1. Field of the Invention
This invention relates to Voice over Internet Protocol (VoIP) calls and more particularly to rerouting VoIP calls when quality of service degrades on an IP private network.
2. Brief Description of the Prior Art
Direct Inward Dialing (DID) is a service offered by telephone companies wherein customers pay for a single DID number (or block of numbers) and callers dial directly to an extension(s) on a Private Branch Exchange (PBX) or via a gateway, packet voice system, such as an IP private network. An ISDN DID trunk forwards the entire incoming called phone number (or a subset of the number) to the PBX or router/gateway. For example, a company may have assigned phones extensions 555-7000 to 555-7999. With a caller dialing 555-7234, the DID trunk might forward 234 to the PBX or, via gateway, packet voice system. The PBX or packet voice system rings extension 234 transparent to the caller.
In what is known as a Voice Over Internet Protocol (VoIP) call, an input audio stream (analog or digital) is quantized into digital packets. These digital packets are converted via a gateway to an Internet Protocol (IP) network and routed to a destination. Upon receipt of the VoIP packets, the destination decodes the digital packets, converting them back into a continuous digital audio output stream that is nearly identical to the input audio stream. The IP network may be a public network or a private network, e.g., behind a DID public access trunk. An IP private network is a network, wherein users communicate across a secure private Internet Protocol (IP) backbone, utilizing Asynchronous Transfer Mode (ATM) and/or frame relay connections, for example, to build IP-based intranets and extranets. It is highly scalable and reliable and may support Web based applications and content hosting.
The Quality of Service (QoS) of VoIP calls can degrade due to network congestion or network processing node failure. Degraded QoS can include anything from unintelligible calls to reduced ability and unresponsiveness of the IP private network in establishing new VoIP calls. Normally, VoIP survivability (i.e., network fallback) can only be initiated in the network layer (layer 3) of the International Organization for Standardization (ISO) standard model. This is true for most public and private networks, whether a local area network (LAN), a wide area network (WAN), or a Public Services Telephone Network (PSTN) e.g., Primary Rate Interface or PRI. When such an IP network is congested or breaks, whether communicating over a LAN or using ATM, network outages occur. Communications are lost during these outages unless calls are routed over another, alternate network e.g., PSTN.
Although, IP private network reliability may exceed IP public network reliability, VoIP still is not in the same class as a traditional switched PSTN. Consequently, it frequently may be necessary to place calls intended as VoIP calls back out on a traditional circuit switched network, especially when QoS is severely degraded. However, Integrated Services Digital Network (ISDN) or Basic Rate Interface (BRI) public protocols do not provide a mechanism in layer 3 to facilitate survivability or to correlate a hairpinned call (e.g., from/to another network) routed over the public network. Further, analog and non-ISDN digital PSTN trunks do not provide layer 3 services at all.
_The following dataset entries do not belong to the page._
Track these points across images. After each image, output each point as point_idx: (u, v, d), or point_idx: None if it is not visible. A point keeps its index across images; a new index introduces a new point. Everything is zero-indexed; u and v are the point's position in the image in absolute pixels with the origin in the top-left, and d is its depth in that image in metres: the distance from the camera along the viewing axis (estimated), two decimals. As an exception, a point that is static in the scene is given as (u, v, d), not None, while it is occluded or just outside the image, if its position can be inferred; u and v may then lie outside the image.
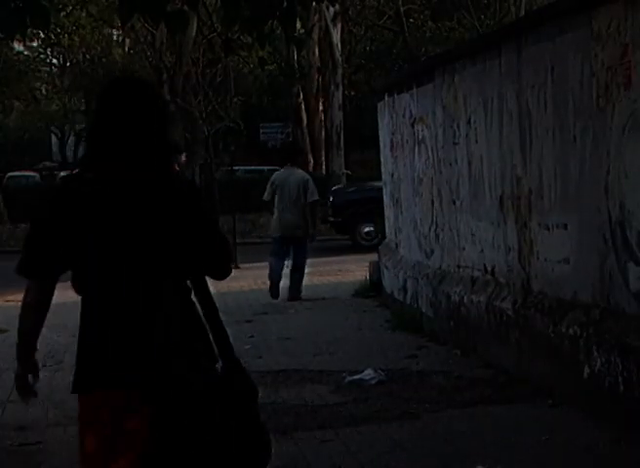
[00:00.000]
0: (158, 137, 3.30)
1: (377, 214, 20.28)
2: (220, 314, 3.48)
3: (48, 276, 3.35)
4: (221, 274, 3.40)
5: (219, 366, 3.36)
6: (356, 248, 19.54)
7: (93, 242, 3.23)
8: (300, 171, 13.11)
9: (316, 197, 12.78)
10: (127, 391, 3.17)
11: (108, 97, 3.31)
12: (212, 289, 3.51)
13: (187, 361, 3.21)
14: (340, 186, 22.37)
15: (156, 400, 3.15)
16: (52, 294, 3.43)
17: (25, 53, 37.76)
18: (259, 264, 18.33)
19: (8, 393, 7.75)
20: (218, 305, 3.50)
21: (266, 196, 12.86)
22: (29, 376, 3.44)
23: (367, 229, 20.41)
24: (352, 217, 20.32)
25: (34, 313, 3.50)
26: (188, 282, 3.37)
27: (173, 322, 3.23)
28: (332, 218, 20.73)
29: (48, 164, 44.25)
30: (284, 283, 12.74)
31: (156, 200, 3.25)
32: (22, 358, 3.44)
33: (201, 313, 3.38)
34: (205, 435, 3.15)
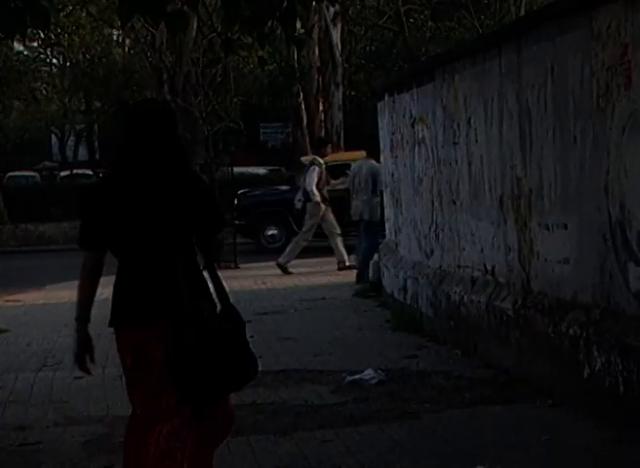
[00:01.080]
0: (172, 147, 4.45)
1: (281, 217, 20.54)
2: None
3: (99, 247, 4.42)
4: (218, 230, 4.65)
5: (218, 308, 4.46)
6: (260, 251, 19.86)
7: (127, 220, 4.36)
8: (374, 162, 13.96)
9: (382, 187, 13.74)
10: (148, 327, 4.32)
11: (138, 117, 4.52)
12: (214, 289, 4.44)
13: (193, 304, 4.29)
14: (245, 190, 22.60)
15: (171, 330, 4.24)
16: (103, 263, 4.46)
17: (25, 53, 37.68)
18: (258, 264, 18.35)
19: (8, 393, 7.76)
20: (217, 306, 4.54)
21: (347, 184, 14.56)
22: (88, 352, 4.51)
23: (271, 232, 20.81)
24: (257, 220, 20.61)
25: (89, 279, 4.43)
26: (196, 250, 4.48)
27: (182, 279, 4.31)
28: (237, 221, 21.06)
29: (48, 164, 44.20)
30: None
31: (171, 191, 4.39)
32: (80, 331, 4.50)
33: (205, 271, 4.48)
34: (208, 353, 4.23)
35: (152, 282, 4.35)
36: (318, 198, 15.88)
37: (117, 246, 4.42)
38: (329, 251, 16.39)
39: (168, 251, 4.35)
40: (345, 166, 20.17)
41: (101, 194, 4.47)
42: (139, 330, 4.34)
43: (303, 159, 21.73)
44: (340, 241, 16.14)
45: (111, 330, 4.48)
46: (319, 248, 17.29)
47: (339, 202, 18.02)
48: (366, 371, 7.58)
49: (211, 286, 4.49)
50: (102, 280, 4.48)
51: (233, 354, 4.30)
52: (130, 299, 4.38)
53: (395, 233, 11.69)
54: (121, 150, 4.53)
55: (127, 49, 39.08)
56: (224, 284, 4.49)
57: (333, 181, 19.99)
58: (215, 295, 4.46)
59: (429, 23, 35.33)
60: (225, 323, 4.35)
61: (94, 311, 4.49)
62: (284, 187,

Normally, once a VoIP call is active, there is no way to then reroute the call through a PSTN and then synchronize the voice call with the VoIP call, especially for calls made behind a DID trunk and over a IP private network. Thus, if QoS of the IP private network degrades during a VoIP call, the quality of the remainder of that VoIP call will be degraded. By contrast, if a problem is detected before a new VoIP call is established, the entire call may be alternately routed over the PSTN network. However, even if communication over the IP private network improves to an acceptable quality level, the remainder of that call continues over the PSTN.
Hairpinning is even more difficult on an IP private network behind a DID trunk. Re-routing IP traffic when the network fails, is a known deficiency of IP networks, normally requiring an expensive duplicated/redundant network. For example, to use a public network as an alternate network, the private network user must know to dial out to a public number rather than a private extension number to reach an in-network destination. When the call connects, the party being called receives the call unaware that the incoming call is a private network call because it looks like a normal public call. Also, none of the private network features are passed along to the called party when the call is alternately routed over the public network. Only users with a public DID number can receive alternate routed PSTN calls addressed or directed to them. Because of the expense for each DID number, many private network users do not get their own public number. Instead, they have a private extension number and incoming public trunks can only be transferred to them or, they may be in a hunt group.
In addition, IP Private network users must be aware of which network (private or public) they are using in order to send and receive calls correctly. Otherwise, alternately routed calls must be initiated by network administration. Network addressing may differ for these alternately routed calls, and normal network features may be different or non-existent. As a result the called party experiences operational differences, e.g., loss of caller identifiability. Finally, VoIP private network users that do not have a DID number would be unreachable during periods of extreme QoS degradation or network failures. So, it is important to provide high quality calls overs an IP private network.
Thus, there is a need for private networks and methods that seamlessly switch VoIP calls to alternate networks as needed when communications degrade.